Wherever the string "ngay" appears in the entries below, return the line that holds it.

- Records for processing -
******

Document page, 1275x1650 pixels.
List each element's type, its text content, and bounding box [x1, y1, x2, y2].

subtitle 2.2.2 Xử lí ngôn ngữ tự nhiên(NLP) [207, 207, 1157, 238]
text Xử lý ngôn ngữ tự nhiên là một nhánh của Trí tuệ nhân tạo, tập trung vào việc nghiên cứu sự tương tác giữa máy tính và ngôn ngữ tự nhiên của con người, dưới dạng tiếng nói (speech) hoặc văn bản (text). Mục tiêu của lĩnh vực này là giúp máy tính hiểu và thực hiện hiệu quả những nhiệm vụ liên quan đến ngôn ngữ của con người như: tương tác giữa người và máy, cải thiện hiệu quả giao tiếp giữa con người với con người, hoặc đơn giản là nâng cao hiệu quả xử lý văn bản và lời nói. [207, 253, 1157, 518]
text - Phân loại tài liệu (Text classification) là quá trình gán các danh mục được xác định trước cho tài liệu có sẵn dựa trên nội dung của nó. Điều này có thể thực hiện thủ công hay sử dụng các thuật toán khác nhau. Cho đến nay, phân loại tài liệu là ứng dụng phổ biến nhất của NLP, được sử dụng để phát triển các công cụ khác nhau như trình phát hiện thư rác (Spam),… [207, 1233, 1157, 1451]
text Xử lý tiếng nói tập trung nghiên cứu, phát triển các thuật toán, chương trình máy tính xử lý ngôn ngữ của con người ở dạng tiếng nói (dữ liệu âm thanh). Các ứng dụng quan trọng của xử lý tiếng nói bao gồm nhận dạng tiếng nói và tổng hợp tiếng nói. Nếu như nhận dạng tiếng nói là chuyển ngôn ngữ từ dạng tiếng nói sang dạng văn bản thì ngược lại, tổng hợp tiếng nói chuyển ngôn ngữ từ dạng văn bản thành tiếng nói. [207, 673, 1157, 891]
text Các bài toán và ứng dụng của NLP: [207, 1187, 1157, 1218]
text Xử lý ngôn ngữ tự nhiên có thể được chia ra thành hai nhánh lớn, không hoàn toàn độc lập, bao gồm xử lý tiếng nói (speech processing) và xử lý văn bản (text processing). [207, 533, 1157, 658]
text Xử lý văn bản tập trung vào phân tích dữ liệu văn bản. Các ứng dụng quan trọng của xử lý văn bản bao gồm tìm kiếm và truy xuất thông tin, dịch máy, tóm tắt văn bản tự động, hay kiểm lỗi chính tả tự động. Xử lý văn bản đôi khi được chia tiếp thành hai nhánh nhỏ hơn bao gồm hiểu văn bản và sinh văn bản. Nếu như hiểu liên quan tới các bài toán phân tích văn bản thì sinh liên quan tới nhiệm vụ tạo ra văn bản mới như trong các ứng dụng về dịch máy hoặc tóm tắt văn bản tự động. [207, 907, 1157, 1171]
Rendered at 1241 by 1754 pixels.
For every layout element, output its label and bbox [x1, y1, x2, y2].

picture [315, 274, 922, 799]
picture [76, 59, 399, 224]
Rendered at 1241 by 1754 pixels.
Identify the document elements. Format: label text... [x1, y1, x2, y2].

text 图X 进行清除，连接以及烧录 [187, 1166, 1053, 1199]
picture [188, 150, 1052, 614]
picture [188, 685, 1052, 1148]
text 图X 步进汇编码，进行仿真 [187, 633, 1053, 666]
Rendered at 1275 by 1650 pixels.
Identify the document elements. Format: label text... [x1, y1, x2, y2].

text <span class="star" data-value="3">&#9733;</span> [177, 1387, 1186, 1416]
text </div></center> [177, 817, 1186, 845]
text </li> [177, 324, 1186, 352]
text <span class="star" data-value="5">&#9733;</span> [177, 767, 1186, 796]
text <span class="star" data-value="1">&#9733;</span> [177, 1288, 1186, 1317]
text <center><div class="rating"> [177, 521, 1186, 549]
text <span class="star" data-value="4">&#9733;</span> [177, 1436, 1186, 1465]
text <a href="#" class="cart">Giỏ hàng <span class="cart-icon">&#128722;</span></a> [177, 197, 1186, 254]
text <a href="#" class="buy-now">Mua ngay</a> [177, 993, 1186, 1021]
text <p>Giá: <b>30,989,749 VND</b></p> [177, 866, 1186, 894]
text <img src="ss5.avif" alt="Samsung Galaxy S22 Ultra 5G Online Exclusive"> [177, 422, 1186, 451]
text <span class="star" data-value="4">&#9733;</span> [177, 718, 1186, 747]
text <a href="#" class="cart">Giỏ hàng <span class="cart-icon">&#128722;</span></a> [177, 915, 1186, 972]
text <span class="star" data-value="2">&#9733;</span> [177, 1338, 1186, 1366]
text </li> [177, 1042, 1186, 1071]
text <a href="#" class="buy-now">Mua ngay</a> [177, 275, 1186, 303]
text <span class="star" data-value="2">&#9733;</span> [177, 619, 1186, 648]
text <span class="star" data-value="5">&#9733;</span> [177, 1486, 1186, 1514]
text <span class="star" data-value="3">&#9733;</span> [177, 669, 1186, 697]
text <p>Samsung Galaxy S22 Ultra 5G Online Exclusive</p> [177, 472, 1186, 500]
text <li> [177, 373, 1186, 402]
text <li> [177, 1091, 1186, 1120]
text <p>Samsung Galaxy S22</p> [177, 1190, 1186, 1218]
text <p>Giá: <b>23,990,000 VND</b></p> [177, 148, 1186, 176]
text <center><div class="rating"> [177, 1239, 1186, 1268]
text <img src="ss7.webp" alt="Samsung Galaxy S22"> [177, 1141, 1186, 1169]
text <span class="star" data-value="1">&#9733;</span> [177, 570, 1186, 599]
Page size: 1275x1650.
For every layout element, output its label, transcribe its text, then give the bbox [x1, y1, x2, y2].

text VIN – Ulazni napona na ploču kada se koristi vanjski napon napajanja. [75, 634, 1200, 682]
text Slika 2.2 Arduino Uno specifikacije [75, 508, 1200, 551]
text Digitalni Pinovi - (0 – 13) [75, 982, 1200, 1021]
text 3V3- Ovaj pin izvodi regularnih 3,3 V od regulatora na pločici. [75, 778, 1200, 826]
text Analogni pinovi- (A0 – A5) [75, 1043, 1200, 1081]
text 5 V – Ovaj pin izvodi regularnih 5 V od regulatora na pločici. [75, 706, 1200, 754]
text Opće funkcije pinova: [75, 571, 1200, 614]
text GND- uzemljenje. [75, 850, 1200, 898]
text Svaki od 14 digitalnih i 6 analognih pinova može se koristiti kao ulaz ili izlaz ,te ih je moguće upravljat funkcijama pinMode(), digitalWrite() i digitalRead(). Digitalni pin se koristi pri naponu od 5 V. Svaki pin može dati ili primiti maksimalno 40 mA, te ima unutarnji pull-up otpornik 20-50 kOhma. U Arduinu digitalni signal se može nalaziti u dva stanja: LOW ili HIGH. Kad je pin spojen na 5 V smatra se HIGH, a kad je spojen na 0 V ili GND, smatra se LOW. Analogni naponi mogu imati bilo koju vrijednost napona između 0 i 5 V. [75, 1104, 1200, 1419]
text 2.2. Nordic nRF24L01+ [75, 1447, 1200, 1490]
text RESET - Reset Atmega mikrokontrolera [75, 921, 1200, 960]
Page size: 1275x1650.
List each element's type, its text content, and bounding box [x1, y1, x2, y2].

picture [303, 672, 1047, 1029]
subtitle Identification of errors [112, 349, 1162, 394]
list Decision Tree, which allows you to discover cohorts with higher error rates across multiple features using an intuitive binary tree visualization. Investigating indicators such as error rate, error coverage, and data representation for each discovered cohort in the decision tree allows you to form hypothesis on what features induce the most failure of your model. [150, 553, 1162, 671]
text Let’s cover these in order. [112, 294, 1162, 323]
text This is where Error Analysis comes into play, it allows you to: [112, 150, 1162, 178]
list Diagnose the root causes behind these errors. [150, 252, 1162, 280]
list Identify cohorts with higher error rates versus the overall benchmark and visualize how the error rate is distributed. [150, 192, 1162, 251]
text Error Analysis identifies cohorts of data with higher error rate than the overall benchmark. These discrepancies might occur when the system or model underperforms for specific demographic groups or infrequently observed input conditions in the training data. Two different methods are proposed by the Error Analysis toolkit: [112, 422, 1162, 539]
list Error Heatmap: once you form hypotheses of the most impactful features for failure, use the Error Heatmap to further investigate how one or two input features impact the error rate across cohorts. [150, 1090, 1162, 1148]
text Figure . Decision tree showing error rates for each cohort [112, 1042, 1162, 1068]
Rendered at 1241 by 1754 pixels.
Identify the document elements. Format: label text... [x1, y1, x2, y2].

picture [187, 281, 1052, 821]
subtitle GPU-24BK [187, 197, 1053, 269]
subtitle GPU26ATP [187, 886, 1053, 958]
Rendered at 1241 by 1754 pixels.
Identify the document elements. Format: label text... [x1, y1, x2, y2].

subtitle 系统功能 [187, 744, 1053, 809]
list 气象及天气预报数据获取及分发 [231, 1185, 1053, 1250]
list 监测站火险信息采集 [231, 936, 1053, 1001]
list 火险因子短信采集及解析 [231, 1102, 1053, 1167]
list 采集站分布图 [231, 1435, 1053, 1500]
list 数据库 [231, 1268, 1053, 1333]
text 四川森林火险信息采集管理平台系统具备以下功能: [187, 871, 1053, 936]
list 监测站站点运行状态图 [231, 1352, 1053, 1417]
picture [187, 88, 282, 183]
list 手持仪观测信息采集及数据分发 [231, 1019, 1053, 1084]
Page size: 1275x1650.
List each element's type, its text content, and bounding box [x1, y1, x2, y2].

******

- Reply -
text <a href="#" class="buy-now">Mua ngay</a> [177, 993, 1186, 1021]
text <a href="#" class="buy-now">Mua ngay</a> [177, 275, 1186, 303]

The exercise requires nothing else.